Another Defense of the Lecture

I am currently working with the tech people and my academic dean at Messiah College to put together a mini- iTunes class tentatively titled “An Introduction to Everyday Life in Early America.”  The course will mostly focus on eighteenth-century evangelicalism, the social world of the Enlightenment, social mobility, and consumerism.  It will draw from the lectures and discussions that will take place in the British Colonial America course I am teaching this semester.

During a production meeting yesterday we realized the the Messiah College Registrar had the class scheduled for a seminar room rather than a traditional classroom.  While I have taught this class as a seminar before (there are about 15 students enrolled), I thought that a more traditional classroom with desks, chairs, a lectern, and a screen might work better for the iTunes project.  We got the class switched.

One of the reasons I wanted to move the class to a traditional classroom was because I still believe in the lecture mode of teaching.  When I say “lecture mode” I am not suggesting that I will spend the entire semester talking at the fifteen students who are enrolled.  I rarely lecture this way.  Most of my lectures tend to be presentations of material interspersed with questions and student participation.  But I still believe that there is a place for a professor to stand before a class, filled with passion and enthusiasm for the subject, and tell short stories about the past.  I also think that this makes for a better iTunes presentation.

I am writing about this today because I just read Chris Gehrz’s defense of the lecture at The Pietist Schoolman.  Chris calls our attention to an essay on lecturing by Richard Gunderman, a medical school professor at Indiana University.  Here is the crux of Gehrz’s post–a combination of his analysis and Gunderman’s article:

(Gehrz): Read his whole post, but let me pull out one point that seems especially important: that there is something unique about “the physical presence of the lecturer and the unfolding of the lecture in real time” that makes a difference in how students learn. Once we understand that the “core purpose of a great lecturer is not primarily to transmit information” (since there are other ways to do that — e.g., reading), then we can see that:

(Gunderman): The real purpose of a lecture is to show the mind and heart of the lecturer at work, and to engage the minds and hearts of learners. Is the lecturer enthusiastic about the topic? Why? Could I get enthused about this, too? How could I use this to take better care of my patients? Is this the kind of doctor or nurse I aspire to be some day?

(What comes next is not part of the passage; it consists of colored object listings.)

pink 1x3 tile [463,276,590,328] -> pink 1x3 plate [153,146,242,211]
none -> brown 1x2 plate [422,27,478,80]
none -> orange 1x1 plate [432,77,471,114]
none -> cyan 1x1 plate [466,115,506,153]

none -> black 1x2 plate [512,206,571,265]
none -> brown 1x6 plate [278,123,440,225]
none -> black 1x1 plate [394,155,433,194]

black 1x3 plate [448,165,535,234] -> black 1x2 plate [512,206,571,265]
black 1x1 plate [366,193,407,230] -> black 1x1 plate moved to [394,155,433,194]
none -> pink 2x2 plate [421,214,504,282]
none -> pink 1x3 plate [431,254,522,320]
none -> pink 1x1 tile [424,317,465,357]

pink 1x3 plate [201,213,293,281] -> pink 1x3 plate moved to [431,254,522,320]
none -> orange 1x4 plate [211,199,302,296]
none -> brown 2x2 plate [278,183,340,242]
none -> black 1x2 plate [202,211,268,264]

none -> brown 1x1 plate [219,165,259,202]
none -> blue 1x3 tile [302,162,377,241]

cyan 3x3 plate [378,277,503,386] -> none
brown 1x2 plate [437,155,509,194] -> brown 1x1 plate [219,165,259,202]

A great lecturer’s benefit to learners extends far beyond preparing for an exam, earning a good grade, or attaining some form of professional certification. The great lecture opens learners’ eyes to new questions, connections, and perspectives that they have not considered before, illuminating new possibilities for how to work and live. Without question, it also helps learners who pay attention earn a better grade, but it manages to make the topic take on a life of its own and seem worth knowing for its own sake, beyond such narrow, utilitarian advantage.

And Gehrz continues:

Most of all, I’d have resonated with the stress Gunderman placed on “delight” — not simply that of the lecturer (though that’s essential), but also of the learners, who are “not merely sitting and passively listening. Far from it, they are challenged and engaged, actively thinking and imagining right along with the lecturer as both struggle toward new insights…. A great lecture is not a rote mechanical reading of notes, but a kind of dance, in which lecturer and listeners watch, respond to, and draw energy and inspiration from each other.”

Great post.  I am glad to see that Chris has returned from Europe and is back into the swing of things at The Pietist Schoolman.